Agritopia is a 166-acre mixed use planned community in Gilbert, Arizona designed to encourage agrarianism combined with a sense of community among the socioeconomic ranges. It is an agrihood with housing plots, a certified organic farm, and commercial spaces. Homes range from 1300 square feet to 7000 square feet. Narrow streets and front porches, with low back fences, encourage neighborly socialization.

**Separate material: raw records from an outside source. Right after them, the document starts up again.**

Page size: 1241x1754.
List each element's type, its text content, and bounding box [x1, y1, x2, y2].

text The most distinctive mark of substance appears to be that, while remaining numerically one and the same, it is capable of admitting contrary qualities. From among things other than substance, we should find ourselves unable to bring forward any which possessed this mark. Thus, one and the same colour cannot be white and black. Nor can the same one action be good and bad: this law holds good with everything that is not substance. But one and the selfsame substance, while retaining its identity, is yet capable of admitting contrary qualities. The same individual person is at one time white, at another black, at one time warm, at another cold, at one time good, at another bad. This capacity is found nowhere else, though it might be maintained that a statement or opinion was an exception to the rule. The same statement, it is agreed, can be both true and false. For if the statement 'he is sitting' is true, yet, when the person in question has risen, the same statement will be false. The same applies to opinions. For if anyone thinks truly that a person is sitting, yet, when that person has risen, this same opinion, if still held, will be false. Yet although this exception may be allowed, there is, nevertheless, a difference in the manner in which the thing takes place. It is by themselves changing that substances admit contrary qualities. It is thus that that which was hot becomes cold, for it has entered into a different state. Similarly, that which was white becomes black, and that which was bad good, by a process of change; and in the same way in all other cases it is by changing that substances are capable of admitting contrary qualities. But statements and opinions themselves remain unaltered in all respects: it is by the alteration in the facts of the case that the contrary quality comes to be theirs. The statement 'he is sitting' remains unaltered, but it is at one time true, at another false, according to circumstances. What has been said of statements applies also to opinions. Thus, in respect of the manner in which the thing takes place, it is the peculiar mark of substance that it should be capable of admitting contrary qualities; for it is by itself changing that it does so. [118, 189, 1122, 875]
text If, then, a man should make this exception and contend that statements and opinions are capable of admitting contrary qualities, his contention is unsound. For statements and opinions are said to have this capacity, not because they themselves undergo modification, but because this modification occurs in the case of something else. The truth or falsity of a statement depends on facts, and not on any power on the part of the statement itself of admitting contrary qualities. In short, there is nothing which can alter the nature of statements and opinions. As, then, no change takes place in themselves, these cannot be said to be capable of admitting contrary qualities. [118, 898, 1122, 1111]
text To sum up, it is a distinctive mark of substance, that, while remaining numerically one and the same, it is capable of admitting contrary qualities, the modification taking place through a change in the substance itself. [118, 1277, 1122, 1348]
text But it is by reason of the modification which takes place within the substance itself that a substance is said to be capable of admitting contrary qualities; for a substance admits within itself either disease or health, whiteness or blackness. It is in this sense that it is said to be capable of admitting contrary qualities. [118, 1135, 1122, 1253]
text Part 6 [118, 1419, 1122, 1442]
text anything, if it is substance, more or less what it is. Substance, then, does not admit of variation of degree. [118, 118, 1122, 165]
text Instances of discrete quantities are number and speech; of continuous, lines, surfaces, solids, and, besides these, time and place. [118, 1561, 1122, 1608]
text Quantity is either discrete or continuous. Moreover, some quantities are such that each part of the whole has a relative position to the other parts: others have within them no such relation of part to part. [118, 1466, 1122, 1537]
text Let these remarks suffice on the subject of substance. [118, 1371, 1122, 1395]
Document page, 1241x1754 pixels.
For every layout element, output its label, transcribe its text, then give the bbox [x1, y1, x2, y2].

The neighborhood was developed by Joe Johnston in the 2000s on the site of his historic family farm. It contains 452 lots on which the developer built single family homes, cottages, and bungalows, all in neotraditional architectural styles popular in early 20th century America. The community also includes a functioning urban farm, a community garden, a private 470-student Christian school, a community center, a retirement home, and four restaurants. The developers established neighborhood covenants which encouraged home-based and agricultural businesses, and pedestrian transit, but discouraged rental housing.

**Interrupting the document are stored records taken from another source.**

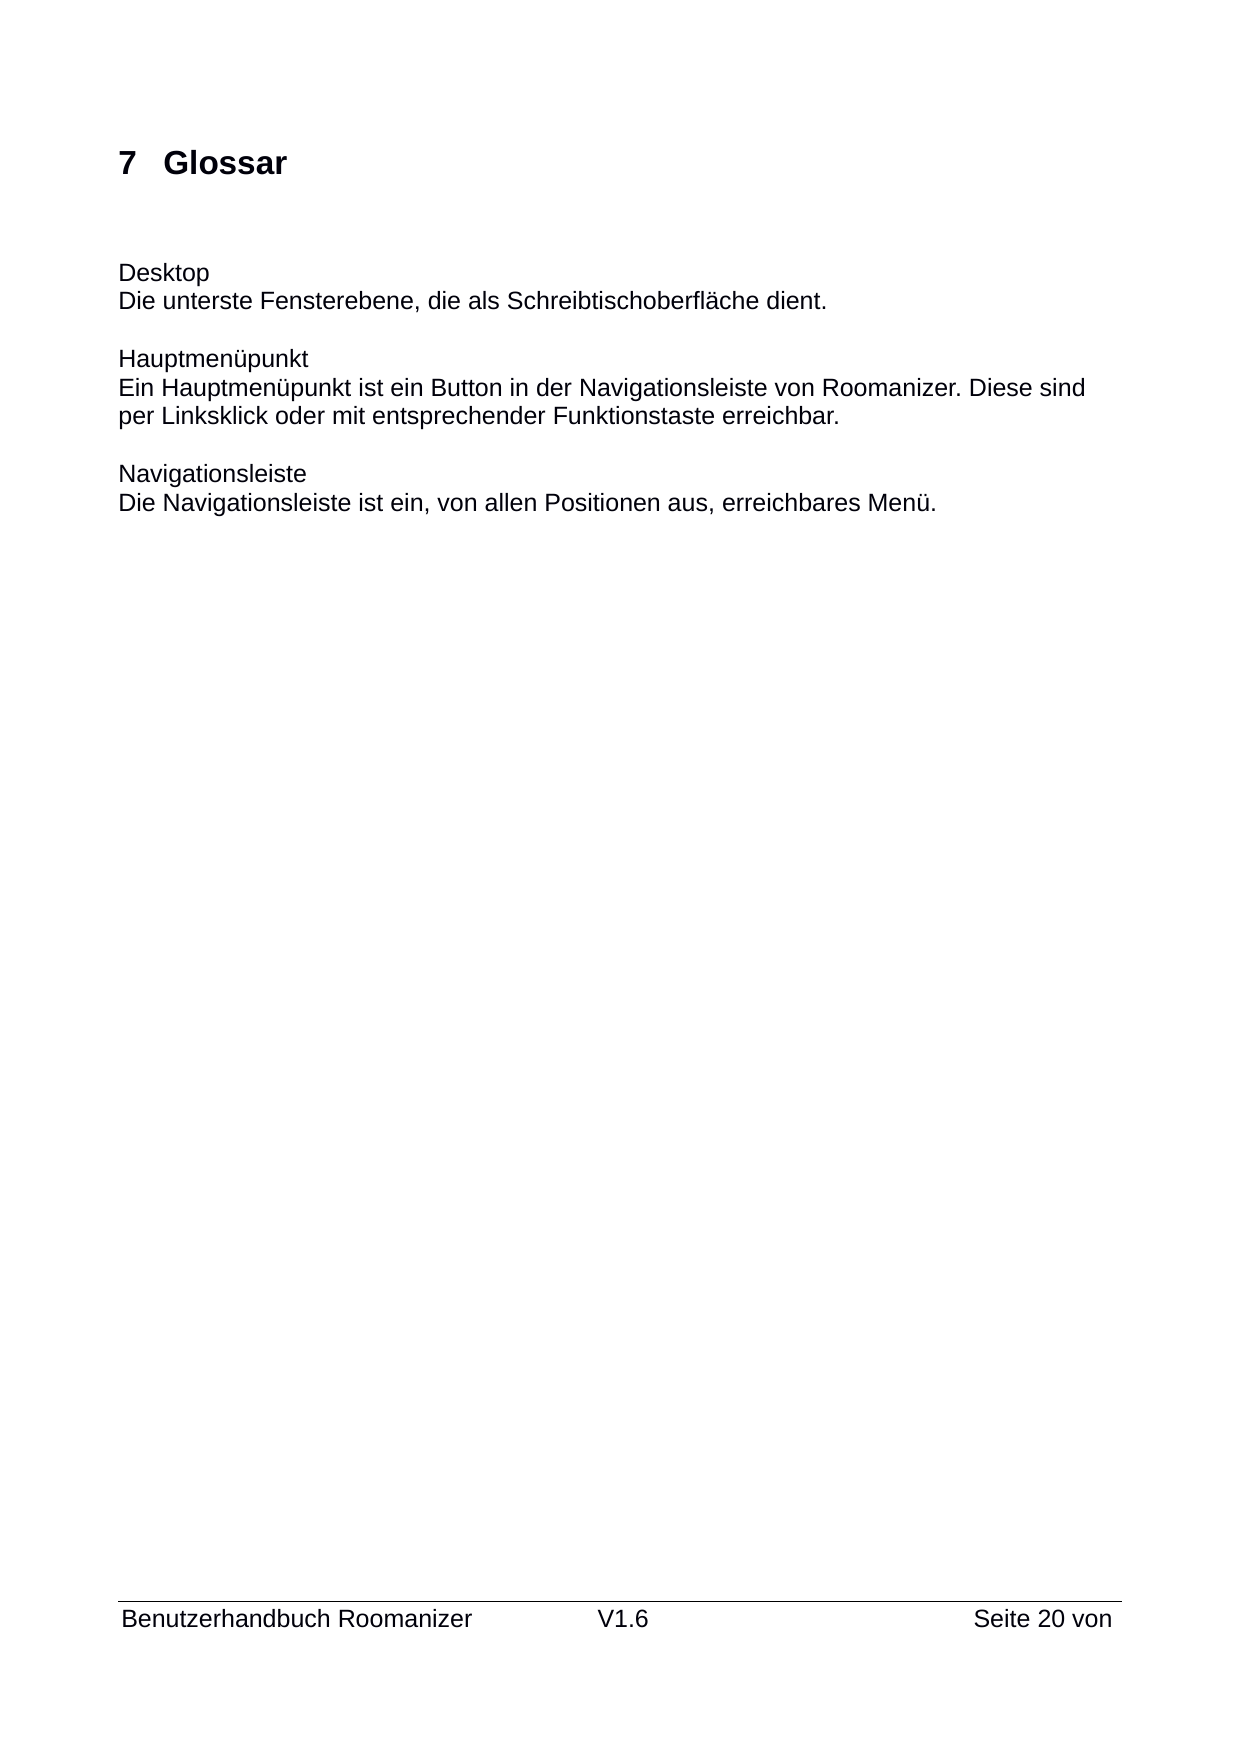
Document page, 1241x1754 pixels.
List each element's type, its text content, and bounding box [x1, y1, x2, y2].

text Ein Hauptmenüpunkt ist ein Button in der Navigationsleiste von Roomanizer. Diese sind per Linksklick oder mit entsprechender Funktionstaste erreichbar. [118, 372, 1122, 430]
text Navigationsleiste [118, 459, 1122, 487]
text Hauptmenüpunkt [118, 344, 1122, 372]
subtitle 7 Glossar [118, 143, 1122, 182]
text Die Navigationsleiste ist ein, von allen Positionen aus, erreichbares Menü. [118, 487, 1122, 516]
text Desktop [118, 257, 1122, 286]
text Die unterste Fensterebene, die als Schreibtischoberfläche dient. [118, 286, 1122, 315]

Within Agritopia are currently two stand-alone restaurants. "Joe's Farm Grill" was featured on the Food Network's popular show "Diners, Drive-ins and Dives" hosted by Guy Fieri. Next to Joe's Farm Grill is "The Coffee Shop" which won an episode of Food Network's "Cupcake Wars". A set of buildings called "Barnone" features artisanal craftsmen selling their goods and making them onsite.